> [HOW TO COMPLETE THIS TASK]: The answer must consist solely of the lines from the one with "left hip: (336, 399)" through the last line of the data, copied exactly, with no pictures.
##### EXTRACTED DATA #####
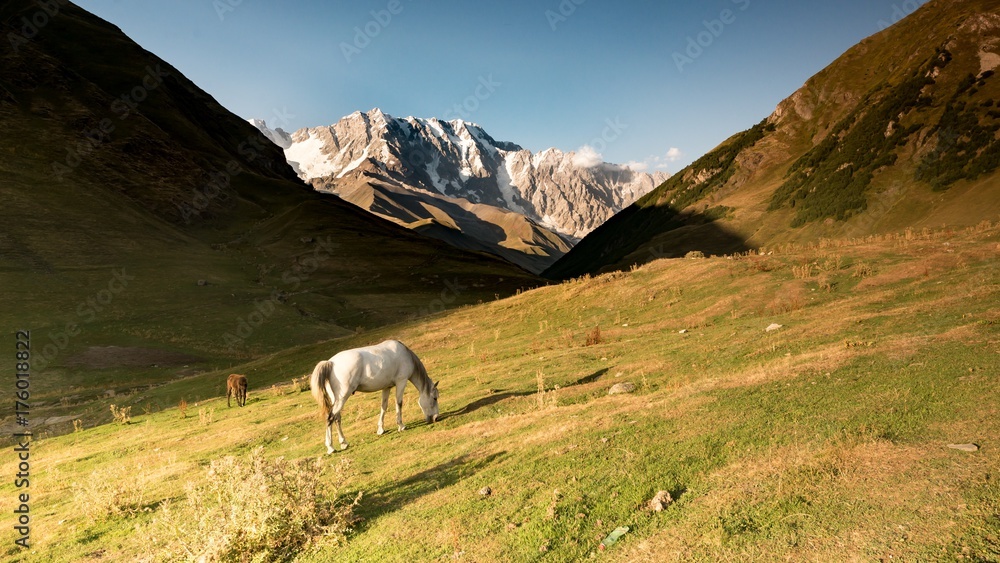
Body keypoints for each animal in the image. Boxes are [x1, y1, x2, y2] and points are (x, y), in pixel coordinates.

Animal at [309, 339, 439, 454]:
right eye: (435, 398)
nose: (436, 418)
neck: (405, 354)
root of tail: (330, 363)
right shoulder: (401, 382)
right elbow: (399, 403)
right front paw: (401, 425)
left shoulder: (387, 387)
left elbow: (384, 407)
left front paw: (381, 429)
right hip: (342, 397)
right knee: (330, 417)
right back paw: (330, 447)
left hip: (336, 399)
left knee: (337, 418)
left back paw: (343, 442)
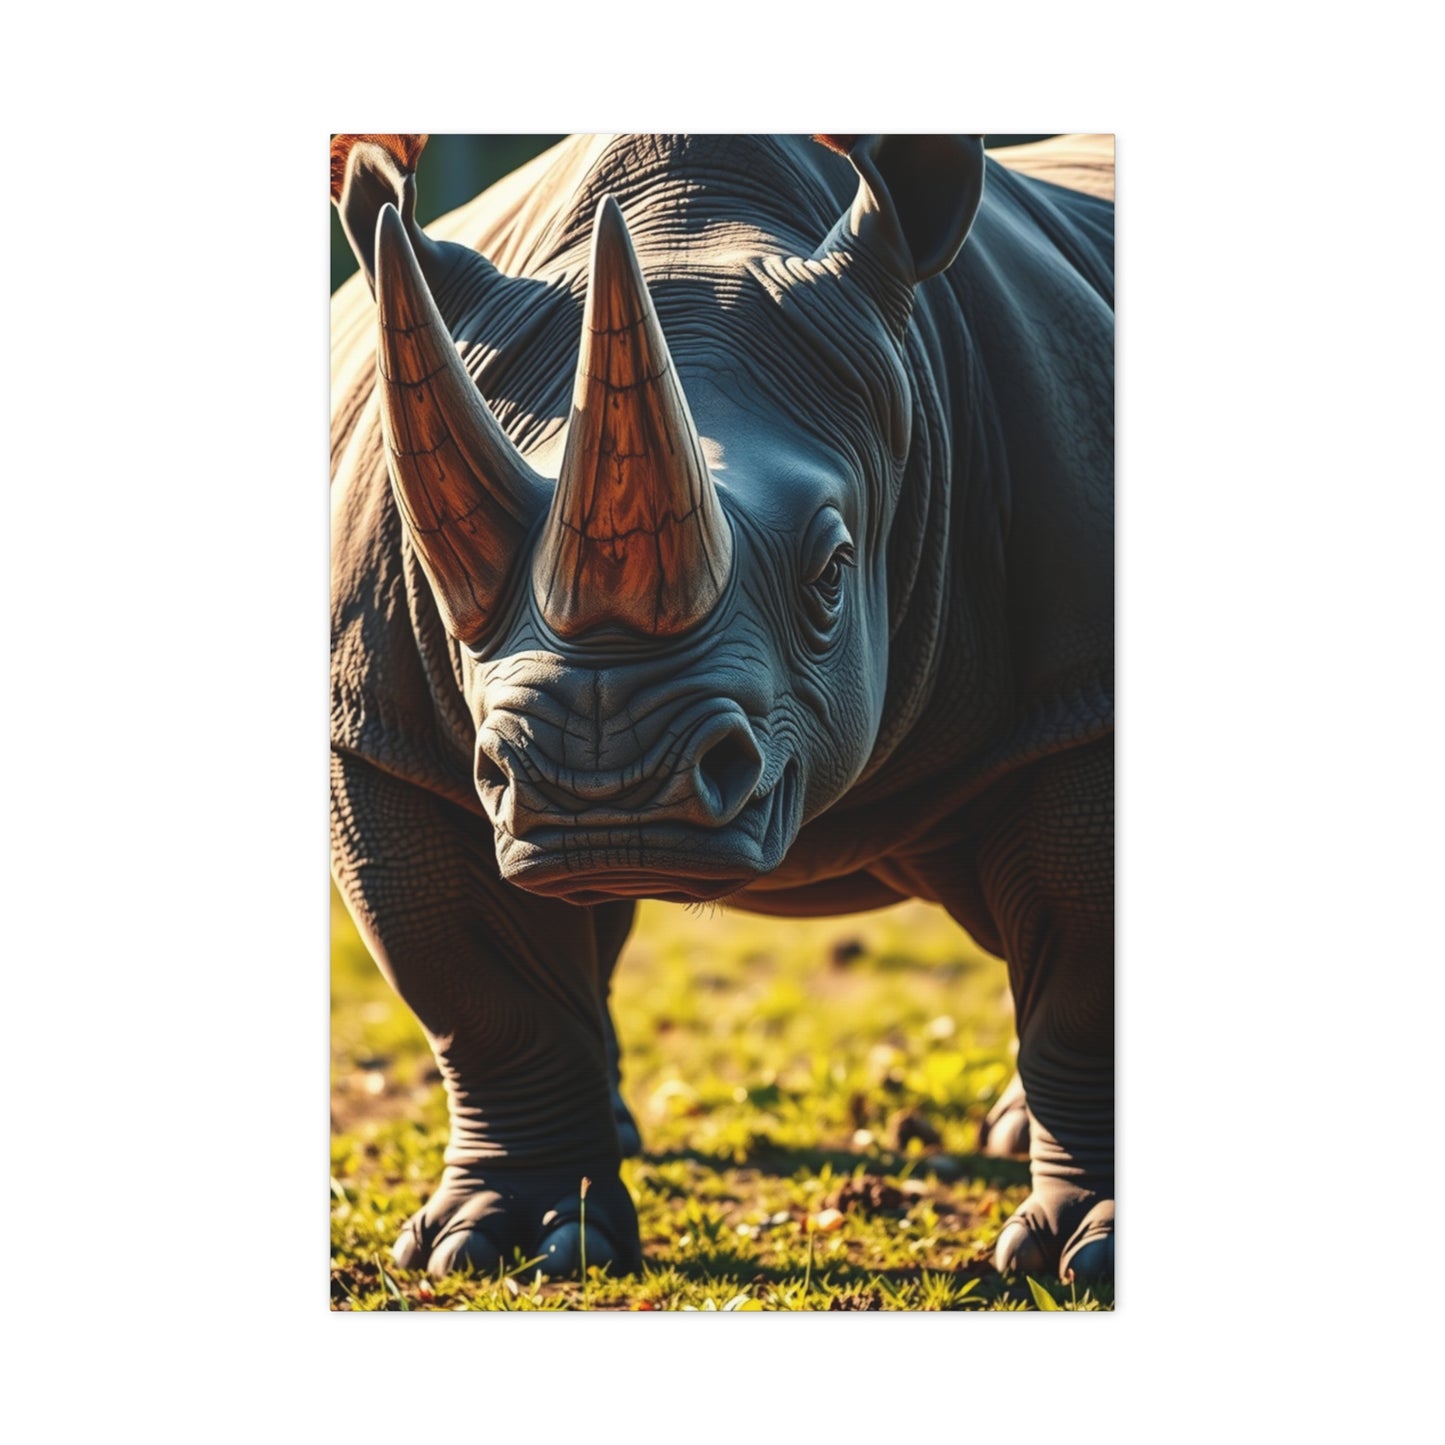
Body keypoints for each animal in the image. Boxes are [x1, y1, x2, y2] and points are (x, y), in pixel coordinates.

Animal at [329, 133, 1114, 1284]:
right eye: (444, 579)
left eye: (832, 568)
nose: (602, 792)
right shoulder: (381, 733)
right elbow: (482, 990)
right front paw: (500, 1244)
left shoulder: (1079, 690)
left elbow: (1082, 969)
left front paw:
#####
> [EXERCISE SOLUTION]:
left hip: (336, 399)
left knee: (337, 418)
left back paw: (343, 442)
Body keypoints for each animal in the image. Boxes are [x1, y1, x2, y2] and points are (x, y), in pixel coordinates.

Animal at [329, 133, 1114, 1284]:
right eye: (444, 579)
left eye: (832, 568)
nose: (602, 792)
right shoulder: (381, 733)
right elbow: (482, 990)
right front paw: (500, 1244)
left shoulder: (1079, 690)
left elbow: (1082, 969)
left front paw:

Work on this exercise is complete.